▶ EXTRACTED ENTRIES:
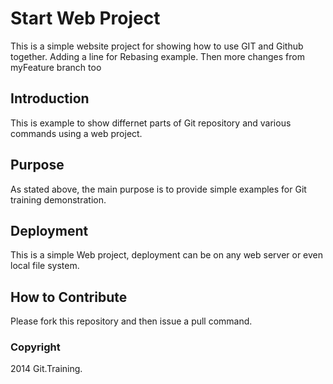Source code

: # Start Web Project

This is a simple website project for showing how to use GIT and Github together.
Adding a line for Rebasing example.
Then more changes from myFeature branch too

## Introduction

This is example to show differnet parts of Git repository and various commands using a web project.

## Purpose

As stated above, the main purpose is to provide simple examples for Git training demonstration.

## Deployment

This is a simple Web project, deployment can be on any web server or even local file system.

## How to Contribute

Please fork this repository and then issue a pull command.

### Copyright

2014 Git.Training.
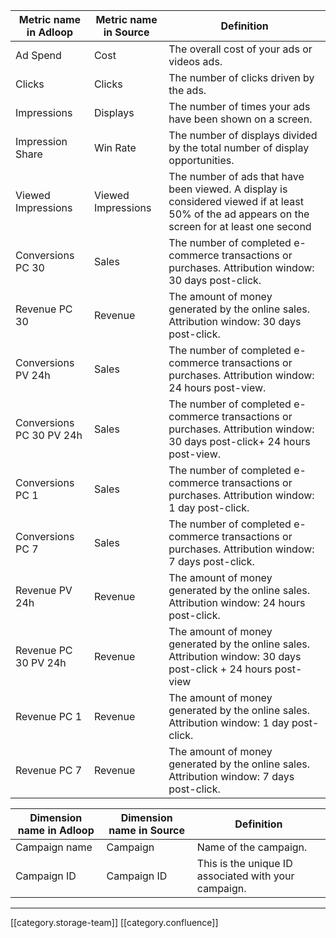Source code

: 

|  **Metric name in Adloop**  |  **Metric name in Source**  |  **Definition**  | 
|  --- |  --- |  --- | 
|  Ad Spend | Cost | The overall cost of your ads or videos ads. | 
|   Clicks | Clicks | The number of clicks driven by the ads. | 
|   Impressions | Displays | The number of times your ads have been shown on a screen. | 
|   Impression Share | Win Rate | The number of displays divided by the total number of display opportunities. | 
|  Viewed Impressions | Viewed Impressions | The number of ads that have been viewed. A display is considered viewed if at least 50% of the ad appears on the screen for at least one second | 
|   Conversions PC 30 | Sales | The number of completed e-commerce transactions or purchases. Attribution window: 30 days post-click. | 
|   Revenue PC 30 | Revenue | The amount of money generated by the online sales. Attribution window: 30 days post-click. | 
|   Conversions PV 24h | Sales | The number of completed e-commerce transactions or purchases. Attribution window: 24 hours post-view. | 
|   Conversions PC 30 PV 24h | Sales | The number of completed e-commerce transactions or purchases. Attribution window: 30 days post-click+ 24 hours post-view. | 
|   Conversions PC 1 | Sales | The number of completed e-commerce transactions or purchases. Attribution window: 1 day post-click. | 
|   Conversions PC 7 | Sales | The number of completed e-commerce transactions or purchases. Attribution window: 7 days post-click. | 
|   Revenue PV 24h | Revenue | The amount of money generated by the online sales. Attribution window: 24 hours post-click. | 
|   Revenue PC 30 PV 24h | Revenue | The amount of money generated by the online sales. Attribution window: 30 days post-click + 24 hours post-view | 
|   Revenue PC 1 | Revenue | The amount of money generated by the online sales. Attribution window: 1 day post-click. | 
|   Revenue PC 7 | Revenue | The amount of money generated by the online sales. Attribution window: 7 days post-click. | 



|  **Dimension name in Adloop**  |  **Dimension name in Source**  |  **Definition**  | 
|  --- |  --- |  --- | 
|   Campaign name | Campaign | Name of the campaign. | 
|   Campaign ID | Campaign ID | This is the unique ID associated with your campaign. | 





*****

[[category.storage-team]] 
[[category.confluence]]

▶ WHAT TO PRODUCE: Pull the source text out of each of the records and reproduce it line for line, with no changes. Leave the pictures out of your answer.

▶ FINAL ANSWER:
Source code

: # Start Web Project

This is a simple website project for showing how to use GIT and Github together.
Adding a line for Rebasing example.
Then more changes from myFeature branch too

## Introduction

This is example to show differnet parts of Git repository and various commands using a web project.

## Purpose

As stated above, the main purpose is to provide simple examples for Git training demonstration.

## Deployment

This is a simple Web project, deployment can be on any web server or even local file system.

## How to Contribute

Please fork this repository and then issue a pull command.

### Copyright

2014 Git.Training.
Source code

: 

|  **Metric name in Adloop**  |  **Metric name in Source**  |  **Definition**  | 
|  --- |  --- |  --- | 
|  Ad Spend | Cost | The overall cost of your ads or videos ads. | 
|   Clicks | Clicks | The number of clicks driven by the ads. | 
|   Impressions | Displays | The number of times your ads have been shown on a screen. | 
|   Impression Share | Win Rate | The number of displays divided by the total number of display opportunities. | 
|  Viewed Impressions | Viewed Impressions | The number of ads that have been viewed. A display is considered viewed if at least 50% of the ad appears on the screen for at least one second | 
|   Conversions PC 30 | Sales | The number of completed e-commerce transactions or purchases. Attribution window: 30 days post-click. | 
|   Revenue PC 30 | Revenue | The amount of money generated by the online sales. Attribution window: 30 days post-click. | 
|   Conversions PV 24h | Sales | The number of completed e-commerce transactions or purchases. Attribution window: 24 hours post-view. | 
|   Conversions PC 30 PV 24h | Sales | The number of completed e-commerce transactions or purchases. Attribution window: 30 days post-click+ 24 hours post-view. | 
|   Conversions PC 1 | Sales | The number of completed e-commerce transactions or purchases. Attribution window: 1 day post-click. | 
|   Conversions PC 7 | Sales | The number of completed e-commerce transactions or purchases. Attribution window: 7 days post-click. | 
|   Revenue PV 24h | Revenue | The amount of money generated by the online sales. Attribution window: 24 hours post-click. | 
|   Revenue PC 30 PV 24h | Revenue | The amount of money generated by the online sales. Attribution window: 30 days post-click + 24 hours post-view | 
|   Revenue PC 1 | Revenue | The amount of money generated by the online sales. Attribution window: 1 day post-click. | 
|   Revenue PC 7 | Revenue | The amount of money generated by the online sales. Attribution window: 7 days post-click. | 



|  **Dimension name in Adloop**  |  **Dimension name in Source**  |  **Definition**  | 
|  --- |  --- |  --- | 
|   Campaign name | Campaign | Name of the campaign. | 
|   Campaign ID | Campaign ID | This is the unique ID associated with your campaign. | 





*****

[[category.storage-team]] 
[[category.confluence]]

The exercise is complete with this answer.